Another major factor that impacts many people who lose a spouse is the transition to living alone and dealing with loneliness or isolation, says Carr.

The differences in morality risk after bereavement among the various age groups may also be attributed to the fact that spousal loss and death in general becomes more inevitable as we age.

“This persistently higher mortality risk exhibited by the youngest males could be attributed to the fact that losing your spouse at a (relatively) young age is more of a shock, and there is no time to prepare," Katsiferis explains. By contrast, in the older age groups, there may be more anticipatory grief, he says.

Why are men more likely to die after losing a spouse than women?

It's just speculation, but the experts pointed to social factors that may explain the differences in mortality risk between bereaved men and women.

"Men, especially older cohorts of men, tend to have poorer social networks on average than do older women," says Carr. Not only is it more common for women to be widowed, she adds, women live longer than men, on average.

"They've often cultivated strong social networks with other people, especially other women, before they experience these losses," says Carr, adding that research has shown that older men tend to rely more heavily on their spouses for their social needs to be met.

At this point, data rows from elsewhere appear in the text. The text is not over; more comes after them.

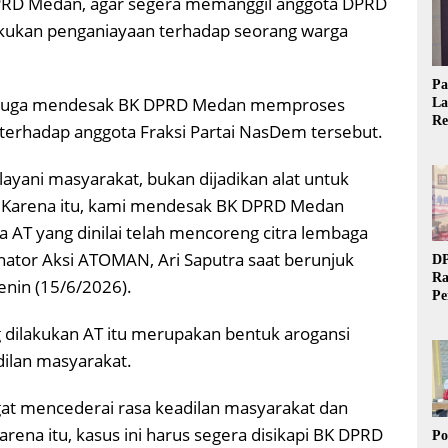
RD Medan, agar segera memanggil anggota DPRD
akukan penganiayaan terhadap seorang warga
Pa
sa juga mendesak BK DPRD Medan memproses
La
Re
terhadap anggota Fraksi Partai NasDem tersebut.
Ta
yani masyarakat, bukan dijadikan alat untuk
. Karena itu, kami mendesak BK DPRD Medan
 AT yang dinilai telah mencoreng citra lembaga
dinator Aksi ATOMAN, Ari Saputra saat berunjuk
DP
Ra
nin (15/6/2026).
Pe
Si
 dilakukan AT itu merupakan bentuk arogansi
20
ilan masyarakat.
gat mencederai rasa keadilan masyarakat dan
ena itu, kasus ini harus segera disikapi BK DPRD
Po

Katsiferis says that this could also be attributed to the fact that women are more often the caregivers. "If your life is dependent on your spouse taking care of you ... when that person is out of your life, you collapse," he adds.

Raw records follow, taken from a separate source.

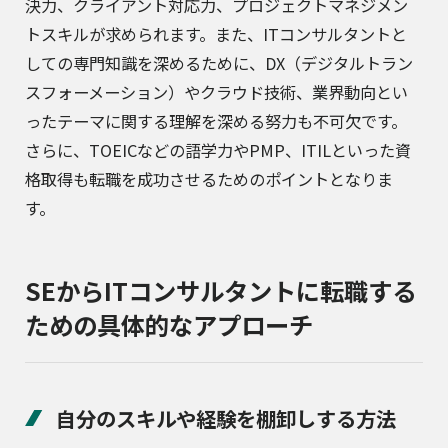
決力、クライアント対応力、プロジェクトマネジメン
トスキルが求められます。また、ITコンサルタントと
しての専門知識を深めるために、DX（デジタルトラン
スフォーメーション）やクラウド技術、業界動向とい
ったテーマに関する理解を深める努力も不可欠です。
さらに、TOEICなどの語学力やPMP、ITILといった資
格取得も転職を成功させるためのポイントとなりま
す。
SEからITコンサルタントに転職する
ための具体的なアプローチ
自分のスキルや経験を棚卸しする方法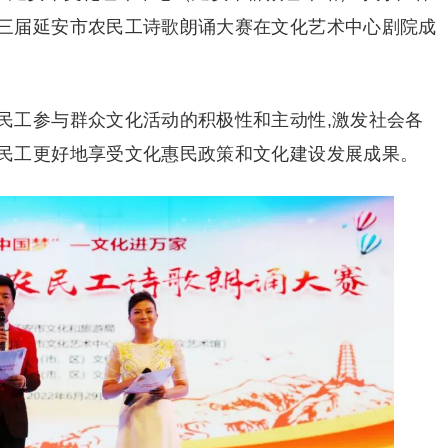
三届延安市农民工诗歌朗诵大赛在文化艺术中心剧院成
民工参与群众文化活动的积极性和主动性,激发社会各
民工更好地享受文化惠民政策和文化建设发展成果。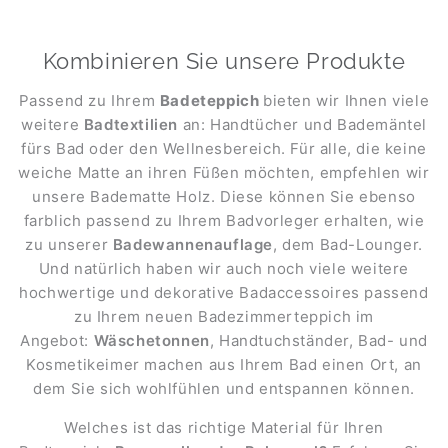
Kombinieren Sie unsere Produkte
Passend zu Ihrem
Badeteppich
bieten wir Ihnen viele
weitere
Badtextilien
an: Handtücher und Bademäntel
fürs Bad oder den Wellnesbereich. Für alle, die keine
weiche Matte an ihren Füßen möchten, empfehlen wir
unsere Badematte Holz. Diese können Sie ebenso
farblich passend zu Ihrem Badvorleger erhalten, wie
zu unserer
Badewannenauflage
, dem Bad-Lounger.
Und natürlich haben wir auch noch viele weitere
hochwertige und dekorative Badaccessoires passend
zu Ihrem neuen Badezimmerteppich im
Angebot:
Wäschetonnen
, Handtuchständer, Bad- und
Kosmetikeimer machen aus Ihrem Bad einen Ort, an
dem Sie sich wohlfühlen und entspannen können.
Welches ist das richtige Material für Ihren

"Men might also be less inclined to show vulnerability and express their need for mental health support after they suffer bereavement," says Katsiferis, adding that the suppression of emotions could translate to a worsening of their health.

But "the truth is that is almost impossible to explain the direct effect of spousal loss on mortality risk," says Katsiferis, and that there are many social, cultural and religious factors.

“Widowhood ... of course impacts your emotional state but the reaction to loss is also physical, and that enhances the need to further research it,” he adds.